(Dataset records)
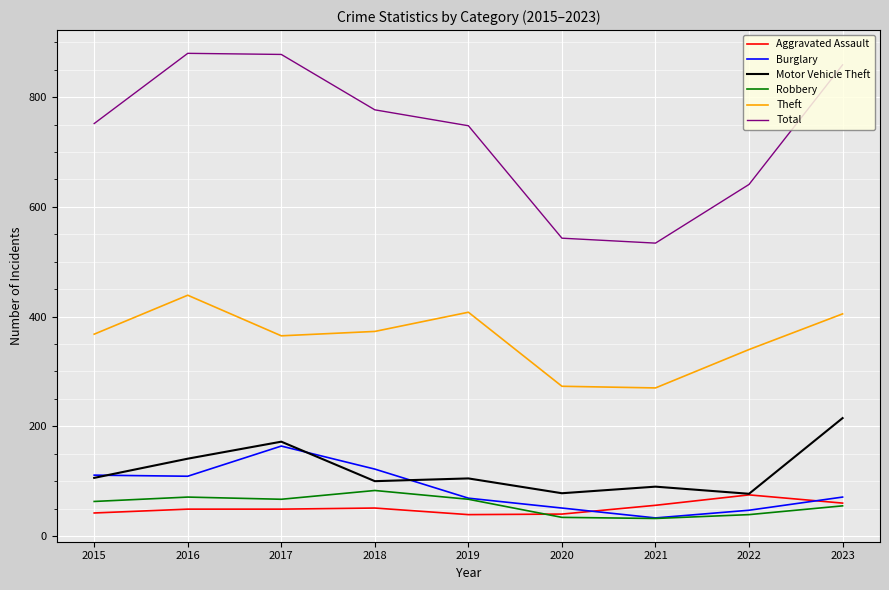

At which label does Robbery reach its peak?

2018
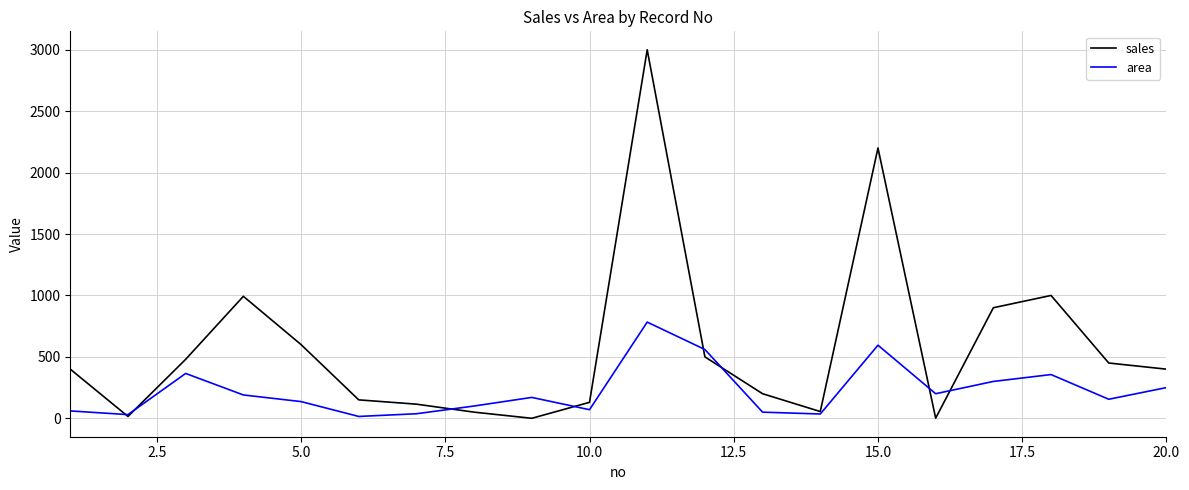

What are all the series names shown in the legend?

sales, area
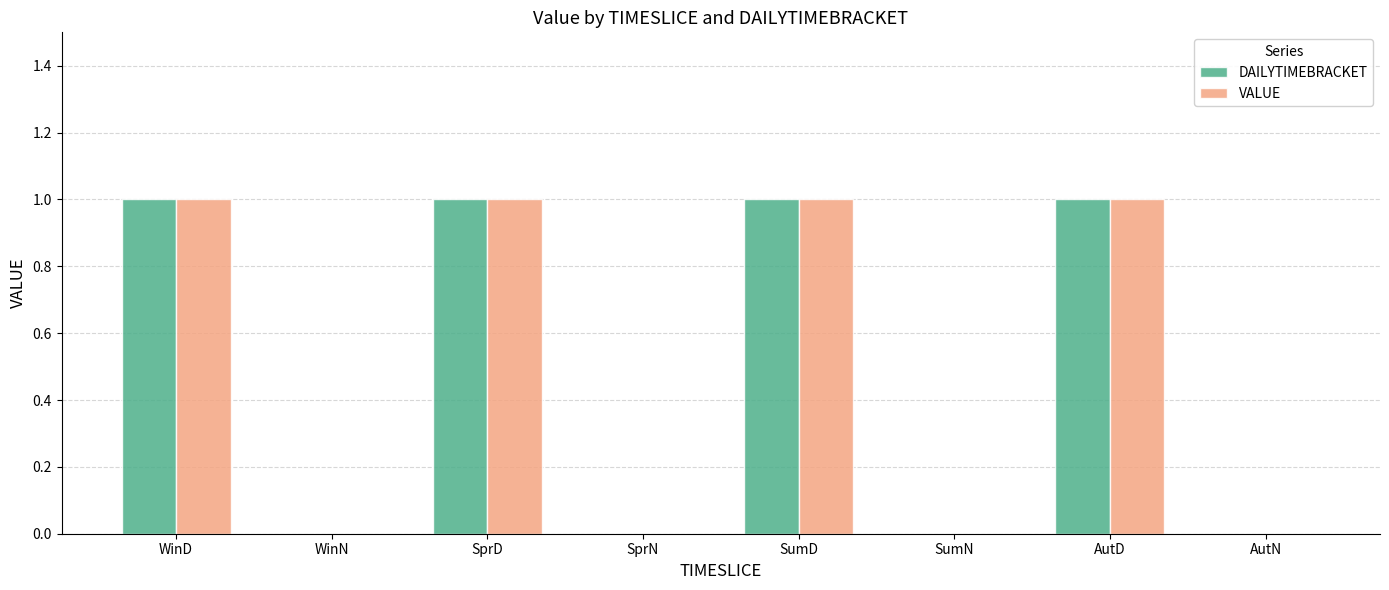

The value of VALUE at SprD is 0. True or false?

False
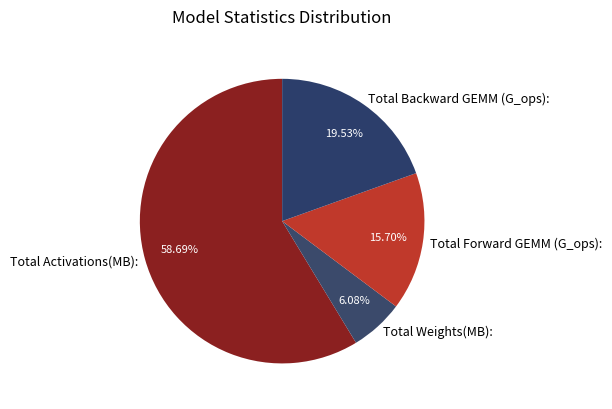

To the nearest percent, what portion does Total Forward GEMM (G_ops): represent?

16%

* **Requirement**: Reproduce the text of every item above word for word, omitting the pictures.

* **Exercise output**:
At which label does Robbery reach its peak?

2018

What are all the series names shown in the legend?

sales, area

The value of VALUE at SprD is 0. True or false?

False

To the nearest percent, what portion does Total Forward GEMM (G_ops): represent?

16%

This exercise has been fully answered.